Northern Thai version
The larb from northern Thailand - larb Lanna - is very different from the internationally more well-known Laotian and Isan style larb. The northern Thai larb of the Tai Yuan/Khon Mueang (Northern Thai people) does not contain fish sauce and is not sour, as neither lime juice nor any other souring agent is used. Instead, the northern Thai version uses an elaborate mix of dried spices as flavoring and seasoning which includes ingredients such as cumin, cloves, long pepper, star anise, prickly ash seeds and cinnamon amongst others, derived from the location of northern Thailand's Lanna Kingdom on one of the spice routes to China, in addition to ground dried chillies, and, in the case of larb made with pork or chicken, also the blood of the animal used. The dish can be eaten raw (larb dip), but also after it has been stir-fried for a short time (larb suk). If blood is omitted from the preparation of the stir-fried version, the dish is called larb khua. There is also a kind of larb called larb leut (Lao: ເລືອດ) or lu (Thai: ลู่). This dish is made with minced raw pork or beef, raw blood, kidney, fat and bile, and mixed with spices, crispy fried onions, fresh herbs and other ingredients. Larb and its other variations are served with an assortment of fresh vegetables and herbs, and eaten with glutinous rice. This version of larb is viewed as having originated in the town of Phrae, in northern Thailand. This style of "larb" can also be found in parts of northern Laos.
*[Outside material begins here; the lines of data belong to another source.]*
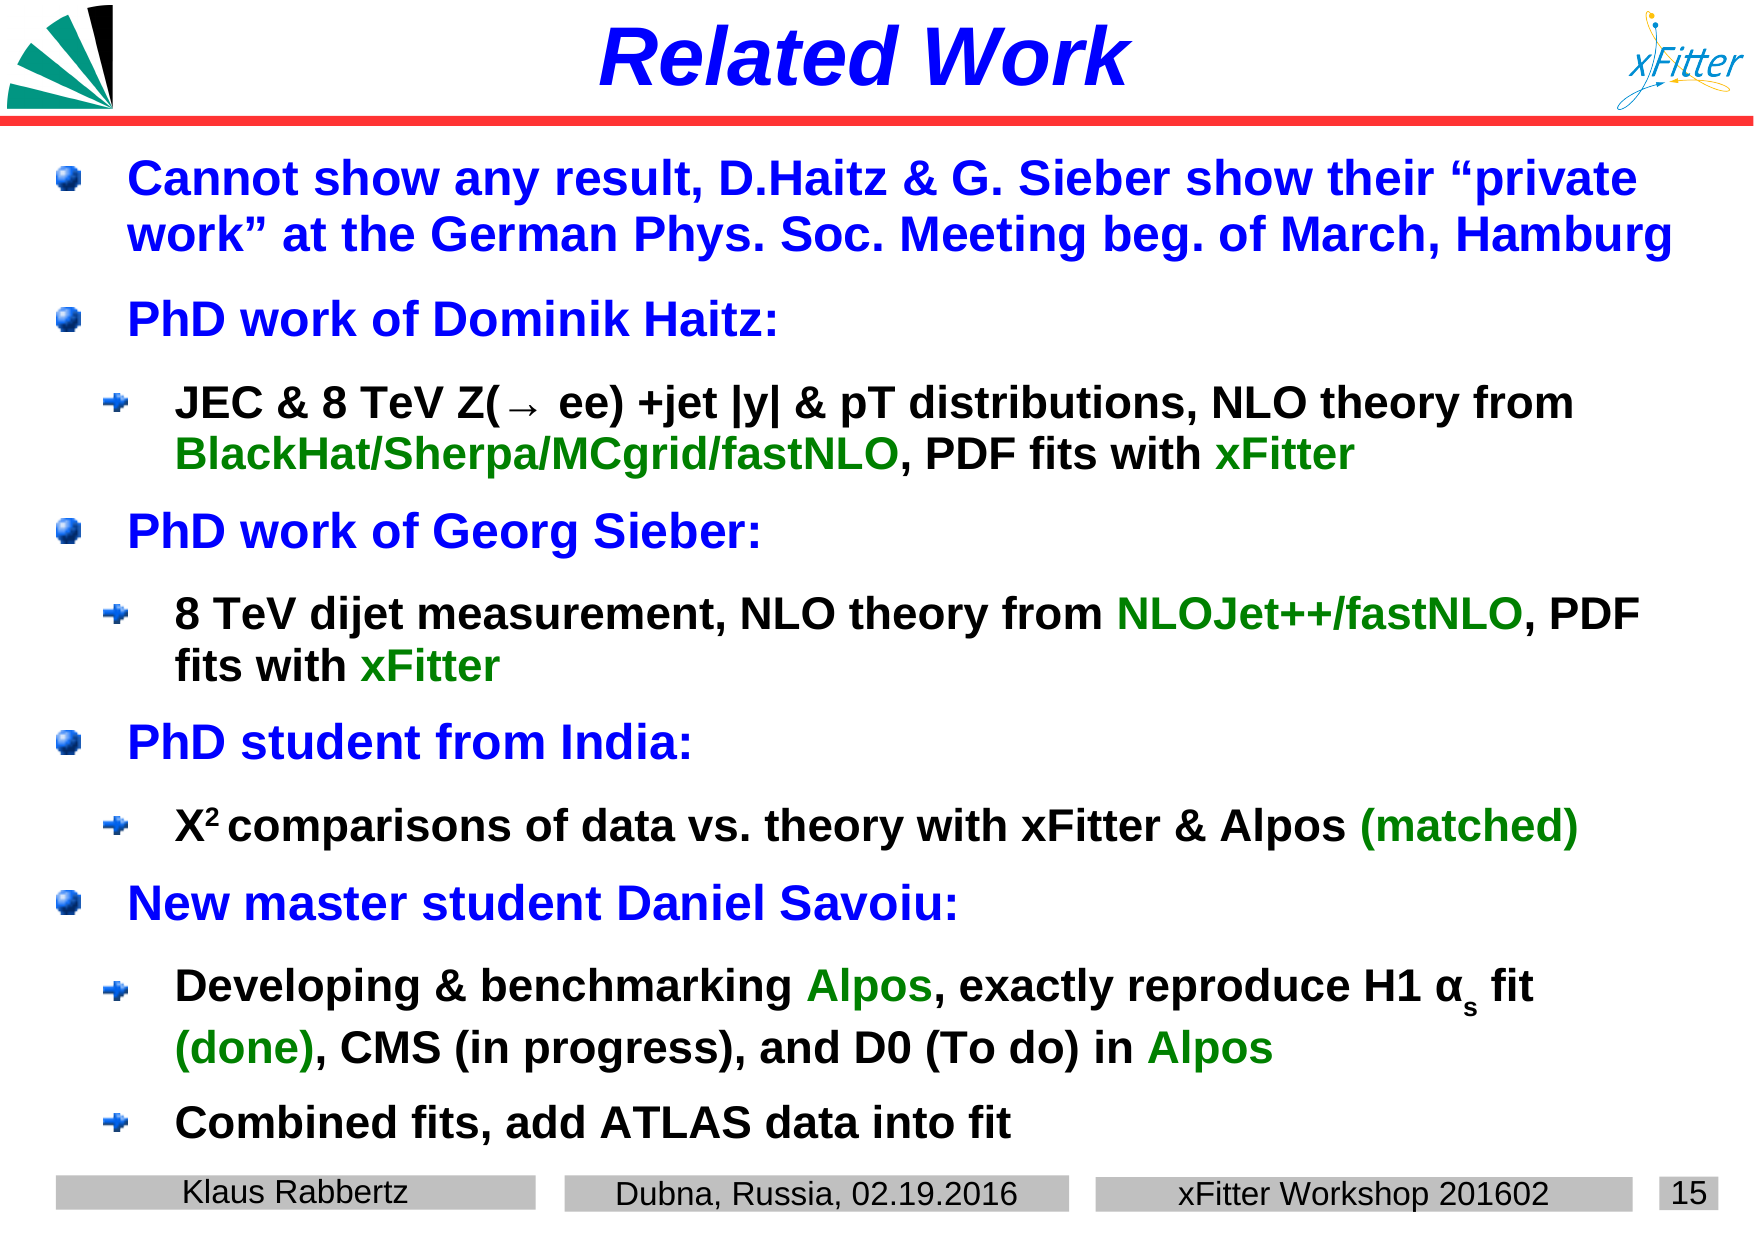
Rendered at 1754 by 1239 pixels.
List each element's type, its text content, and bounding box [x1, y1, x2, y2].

picture [7, 5, 113, 110]
title Related Work [123, 0, 1606, 114]
picture [1617, 11, 1744, 110]
list Cannot show any result, D.Haitz & G. Sieber show their “private work” at the German Phys. Soc. Meeting beg. of March, Hamburg PhD work of Dominik Haitz: JEC & 8 TeV Z(→ ee) +jet |y| & pT distributions, NLO theory from BlackHat/Sherpa/MCgrid/fastNLO, PDF fits with xFitter PhD work of Georg Sieber: 8 TeV dijet measurement, NLO theory from NLOJet++/fastNLO, PDF fits with xFitter PhD student from India: Χ2 comparisons of data vs. theory with xFitter & Alpos (matched) New master student Daniel Savoiu: Developing & benchmarking Alpos, exactly reproduce H1 αs fit (done), CMS (in progress), and D0 (To do) in Alpos Combined fits, add ATLAS data into fit [44, 150, 1691, 1152]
Saa (Lao: ສ້າ) is a hash commonly made with pork or fish and tossed with banana blossom and bean thread noodles. In Laos, this dish is regarded as a variation of larb. In northern Thailand, sa (Thai: ส้า) is regarded as a separate category of dishes of which the ingredients are first roasted, and then mixed with a little liquid.
Nam tok (Lao: ນ້ຳຕົກ, Thai: น้ำตก) is a Lao and Thai word meaning waterfall. It refers to a popular Lao meat dish in both Laos and Isan, where it is commonly known as Ping Sin Nam Tok (Laos) or Nuea Yang Nam Tok (Thailand) meaning "Grilled Waterfall Beef". This dish can be regarded as a variation on the standard larb, however the meat used in nam tok is sliced instead of using ground beef as is the case with larb. It can also be made with pork and it is then called mu nam tok. In the modern quick version the meat is not grilled and then sliced but first sliced and then boiled or fried for a very short time. The name is derived either from the dripping of the meat juices during the grilling or from the juices running out of the medium rare beef as it is sliced.